## Passage à examiner:
________________________________________

02/09/2026
C’est avec consternation que nous avons pris connaissance du texte Les marchands du temple paru dans Le Devoir, samedi dernier, qui présente une vision réductrice, biaisée et méprisante du Prix littéraire des collégien·ne·s, de son processus de sélection, de son jury étudiant, de ses intentions, visées et objectifs.
Chaque année, des centaines de jeunes provenant de partout au Québec s’engagent dans un processus exigeant de lecture, d’analyse, de discussion et d’ouverture. Leur rigueur, leur curiosité et leur sens critique sont au cœur même du Prix. Réduire leur contribution à une «aberration» revient à nier leur intelligence, leur engagement et leur rôle dans la vitalité culturelle.
Nous nous permettons de repartager cette lettre ouverte de Jean-Christophe Réhel qui répond avec justesse aux propos soulevés dans le texte publié.
Merci à toutes ces personnes qui se portent à la défense du Prix littéraire des collégien·ne·s, confirmant ainsi son rôle essentiel et sa pertinence dans l’univers collégial. Et merci à toutes ces personnes qui participent, encadrent, animent, coordonnent, organisent le Prix de manière à en faire un espace rassembleur et vibrant année après année.

________________________________________

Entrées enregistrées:
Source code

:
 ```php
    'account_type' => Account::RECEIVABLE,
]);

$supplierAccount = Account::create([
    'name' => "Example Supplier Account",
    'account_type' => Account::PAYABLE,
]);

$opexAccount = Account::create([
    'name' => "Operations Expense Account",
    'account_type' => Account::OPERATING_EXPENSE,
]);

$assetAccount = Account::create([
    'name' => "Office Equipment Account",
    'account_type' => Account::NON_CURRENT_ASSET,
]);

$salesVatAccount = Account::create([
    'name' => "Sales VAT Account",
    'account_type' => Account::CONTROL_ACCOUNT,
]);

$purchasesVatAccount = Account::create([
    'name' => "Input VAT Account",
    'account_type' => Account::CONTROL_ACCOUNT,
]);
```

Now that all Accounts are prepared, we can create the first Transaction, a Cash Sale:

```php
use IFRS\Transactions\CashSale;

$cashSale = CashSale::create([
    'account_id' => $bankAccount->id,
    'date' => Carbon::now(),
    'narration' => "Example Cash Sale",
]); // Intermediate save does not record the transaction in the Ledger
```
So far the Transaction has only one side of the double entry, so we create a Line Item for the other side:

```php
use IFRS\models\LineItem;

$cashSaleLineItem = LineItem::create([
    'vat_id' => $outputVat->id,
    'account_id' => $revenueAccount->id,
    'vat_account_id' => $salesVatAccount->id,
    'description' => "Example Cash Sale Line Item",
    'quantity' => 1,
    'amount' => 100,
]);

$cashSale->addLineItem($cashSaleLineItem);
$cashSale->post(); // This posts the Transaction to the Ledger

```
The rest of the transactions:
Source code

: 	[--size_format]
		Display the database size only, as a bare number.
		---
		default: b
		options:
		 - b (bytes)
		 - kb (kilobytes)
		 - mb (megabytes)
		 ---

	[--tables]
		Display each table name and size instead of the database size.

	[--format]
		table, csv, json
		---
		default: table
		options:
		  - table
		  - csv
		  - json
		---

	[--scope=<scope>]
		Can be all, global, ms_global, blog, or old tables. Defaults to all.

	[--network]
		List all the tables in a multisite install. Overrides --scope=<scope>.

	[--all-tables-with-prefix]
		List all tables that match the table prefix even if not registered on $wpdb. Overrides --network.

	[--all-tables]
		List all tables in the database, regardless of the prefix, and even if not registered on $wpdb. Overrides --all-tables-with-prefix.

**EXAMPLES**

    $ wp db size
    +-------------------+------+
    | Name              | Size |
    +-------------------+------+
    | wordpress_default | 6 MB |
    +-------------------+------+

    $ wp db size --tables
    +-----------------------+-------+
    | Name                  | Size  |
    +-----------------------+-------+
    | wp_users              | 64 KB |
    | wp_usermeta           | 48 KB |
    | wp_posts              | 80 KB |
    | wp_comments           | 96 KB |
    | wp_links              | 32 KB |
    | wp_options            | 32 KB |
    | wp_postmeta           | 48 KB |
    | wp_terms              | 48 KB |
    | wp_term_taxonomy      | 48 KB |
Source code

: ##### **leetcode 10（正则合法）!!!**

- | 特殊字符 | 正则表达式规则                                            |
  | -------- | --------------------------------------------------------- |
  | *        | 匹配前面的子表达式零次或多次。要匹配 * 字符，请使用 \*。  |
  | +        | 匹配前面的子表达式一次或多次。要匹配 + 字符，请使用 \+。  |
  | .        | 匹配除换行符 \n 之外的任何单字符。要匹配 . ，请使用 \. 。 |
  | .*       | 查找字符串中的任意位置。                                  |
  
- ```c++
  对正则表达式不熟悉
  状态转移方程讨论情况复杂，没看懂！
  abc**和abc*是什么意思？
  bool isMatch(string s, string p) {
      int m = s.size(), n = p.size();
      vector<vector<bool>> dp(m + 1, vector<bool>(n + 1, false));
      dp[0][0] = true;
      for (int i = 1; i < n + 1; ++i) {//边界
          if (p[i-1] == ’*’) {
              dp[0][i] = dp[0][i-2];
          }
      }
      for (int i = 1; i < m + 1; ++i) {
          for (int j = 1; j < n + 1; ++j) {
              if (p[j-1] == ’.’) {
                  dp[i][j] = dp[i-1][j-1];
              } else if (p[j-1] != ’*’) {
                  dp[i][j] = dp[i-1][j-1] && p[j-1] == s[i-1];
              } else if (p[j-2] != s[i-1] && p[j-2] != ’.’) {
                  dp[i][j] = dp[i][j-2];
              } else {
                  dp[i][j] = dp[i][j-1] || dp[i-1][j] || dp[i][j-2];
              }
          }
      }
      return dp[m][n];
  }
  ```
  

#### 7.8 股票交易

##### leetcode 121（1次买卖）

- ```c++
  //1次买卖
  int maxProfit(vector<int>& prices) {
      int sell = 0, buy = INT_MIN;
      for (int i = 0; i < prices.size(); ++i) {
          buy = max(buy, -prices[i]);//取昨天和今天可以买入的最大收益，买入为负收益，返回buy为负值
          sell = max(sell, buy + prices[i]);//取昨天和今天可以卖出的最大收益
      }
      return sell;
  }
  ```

________________________________________

## Questions à traiter:
1. Dans le passage à examiner, présentez sous forme de liste le paragraphe qui commence par « Chaque année, des centaines de jeunes », en conservant ses faits principaux.
2. Recopiez à l'identique, dans le passage à examiner, l'extrait qui va de « Merci à toutes ces personnes qui se » jusqu'à « année après année. » inclus.

## Réponses:
1.
- Chaque année, des centaines de jeunes de partout au Québec suivent un processus exigeant de lecture, d'analyse, de discussion et d'ouverture.
- Leur rigueur, leur curiosité et leur sens critique sont au cœur du Prix.
- Qualifier leur contribution d'« aberration » revient à nier leur intelligence, leur engagement et leur rôle dans la vitalité culturelle.

2.
Merci à toutes ces personnes qui se portent à la défense du Prix littéraire des collégien·ne·s, confirmant ainsi son rôle essentiel et sa pertinence dans l’univers collégial. Et merci à toutes ces personnes qui participent, encadrent, animent, coordonnent, organisent le Prix de manière à en faire un espace rassembleur et vibrant année après année.